Once the line holding "опинився за крок до втрати посади через" is found, output it and all remaining lines of the data exactly, with every picture left out.

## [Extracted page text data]

----

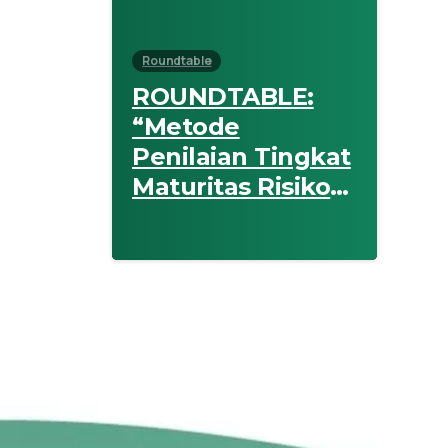
Roundtable
ROUNDTABLE:
“Metode
Penilaian Tingkat
Maturitas Risiko
untuk Badan
Usaha Milik
Negara (BUMN)”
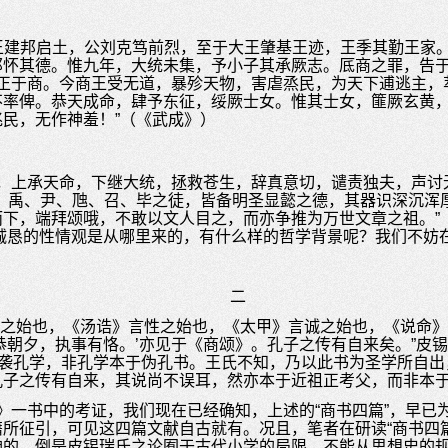
先王建邦启土，公刘克笃前烈，至于大王肇基王迹，王季其勤王家
邦怀其德。惟九年，大统未集，予小子其承厥志。厎商之罪，告
大正于商。今商王受无道，暴殄天物，害虐烝民，为天下逋逃主
不率俾。恭天成命，肆予东征，绥厥士女。惟其士女，篚厥玄黄
民，无作神羞！”（《武成》）
，上承天命，下继大统，拯救苍生，辞真意切，谴责独夫，声讨
、禹、尹、虺、召、毕之徒，皆备明圣显懿之德，其器识深沉浑
下，端拜颂哦，不敢以文人目之，而亦争推为万世文章之祖。”
诚恳的性情观是从哪里来的，有什么样的哲学背景呢？我们不妨
二
仁之始也，《汤诰》言性之始也，《太甲》言诚之始也，《说命
恭朝夕，执事有恪。’亦见于《商颂》。孔子之传有自来矣。”皮锡
书袭孔学，非孔学本于伪孔书。王氏不知，乃以此书为圣学所自
子之传有自来，其说尚不误耳，然亦本于近祖正考父，而非本于远祖
》一书中的考证，我们现在已经确知，上述的“商书四篇”，早已
所征引，可见这四篇文献自古就有。况且，笔者在研读“商书四
神的。倒是皮锡瑞氏之论囿于古代小学的局限，不能从思想史的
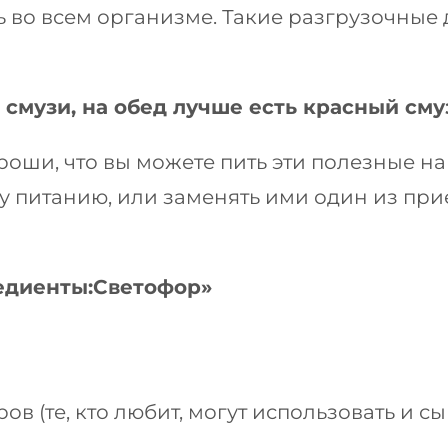
ь во всем организме. Такие разгрузочные 
 смузи, на обед лучше есть красный сму
роши, что вы можете пить эти полезные на
у питанию, или заменять ими один из при
едиенты:
Светофор»
ов (те, кто любит, могут использовать и сы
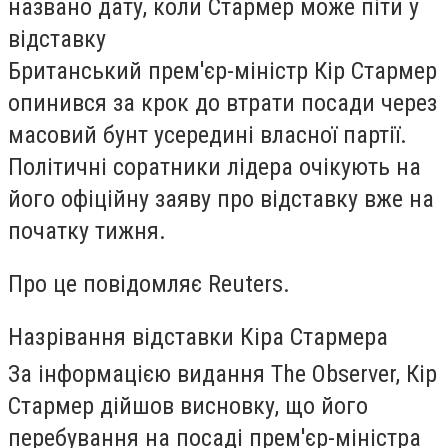
названо дату, коли Стармер може піти у
відставку
Британський прем'єр-міністр Кір Стармер
опинився за крок до втрати посади через
масовий бунт усередині власної партії.
Політичні соратники лідера очікують на
його офіційну заяву про відставку вже на
початку тижня.
Про це повідомляє Reuters.
Назрівання відставки Кіра Стармера
За інформацією видання The Observer, Кір
Стармер дійшов висновку, що його
перебування на посаді прем'єр-міністра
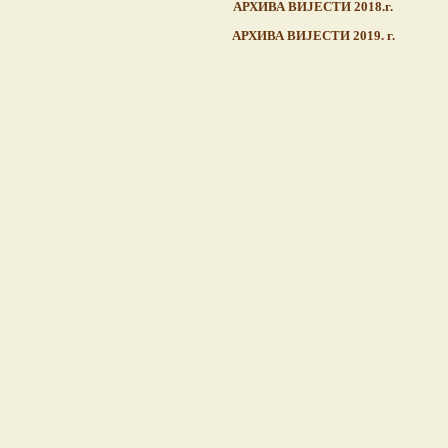
АРХИВА ВИЈЕСТИ 2018.г.
АРХИВА ВИЈЕСТИ 2019. г.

----

## [Answer section]
опинився за крок до втрати посади через
масовий бунт усередині власної партії.
Політичні соратники лідера очікують на
його офіційну заяву про відставку вже на
початку тижня.
Про це повідомляє Reuters.
Назрівання відставки Кіра Стармера
За інформацією видання The Observer, Кір
Стармер дійшов висновку, що його
перебування на посаді прем'єр-міністра
АРХИВА ВИЈЕСТИ 2018.г.
АРХИВА ВИЈЕСТИ 2019. г.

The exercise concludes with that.